Mostly I will need to create a report counting then number of messages that were sent through this machine.
I am running postfix on ubuntu 9.10, but have very limited experience managing it, so if someone could outline how to conceptually do the above I would be grateful.
Bonus points are if I will be able to filtering/groping on
- subject of the message (will mostly be simple RE)
- eventually I'd like to include spam score from Spamassasin or dspam (when I configure/install them)
Have no problem with SQL so if I could get csv of timestamp, subject, messageid, subject, spam-score I'd know how to proceed; just need to conceptually organize where to get this from (which options to set and/or which logs to extract from).
EDIT: I also have a requirement for the procedure to be as reliable as possible - I'd like to filter out any bounces and other errors if possible.
Have a look at pflogsumm
I used the info at http://www.packetmischief.ca/network/monitoring/postfix/ to do something like this. It's worked well for me, I included it for a while in my weekly output message, and while I was still validating that the server ran correctly, the daily output mail. Can't give details (intellectual property stuff signed for work...) but it really isn't a big change from that site, in fact as I recall, just following the info there will give you what you initially are looking for (via snmp).
If you're good with perl, you can easily get this to populate a db instead.
As for the "bonus points" - the subject is not logged in postfix's logging (at least not by default). I use amavisd-new and it logs the spam information into the log, so it would be fairly trivial to add some lines to the perl scripts referenced in the link above and have it pick up the score.

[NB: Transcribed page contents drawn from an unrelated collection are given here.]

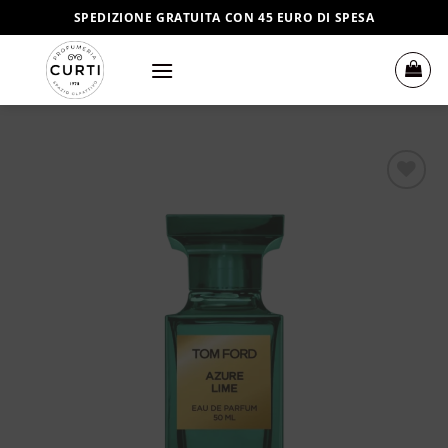
Salta
SPEDIZIONE GRATUITA CON 45 EURO DI SPESA
ai
contenuti
Aggiungi
alla lista
dei
desideri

An example line looks like this:
Oct 23 01:29:58 hercules amavis[19936]: (19936-08) SPAM, -> , Yes, hits=15.389 tag=0.1 tag2=3.5 kill=3.5 tests=FH_HELO_EQ_D_D_D_D=1.117, HELO_DYNAMIC_IPADDR2=3.888, HTML_MESSAGE=0.001, MIME_QP_LONG_LINE=0.001, RAZOR2_CF_RANGE_51_100=0.365, RAZOR2_CF_RANGE_E4_51_100=0.467, RAZOR2_CHECK=1.729, RCVD_IN_BRBL_LASTEXT=1.644, RCVD_IN_PBL=3.558, RCVD_IN_RP_RNBL=1.284, RDNS_DYNAMIC=0.363, SPF_SOFTFAIL=0.972, quarantine spam-60473 (maia-spam-quarantine)
I wrote "grep" like script for postfix log: https://github.com/brablc/postfix-tools/blob/master/pflogrep
It searches for a line and outputs all lines with the same queue id and thus allowing
pflogsumm
to provide correct statistics on filtered data.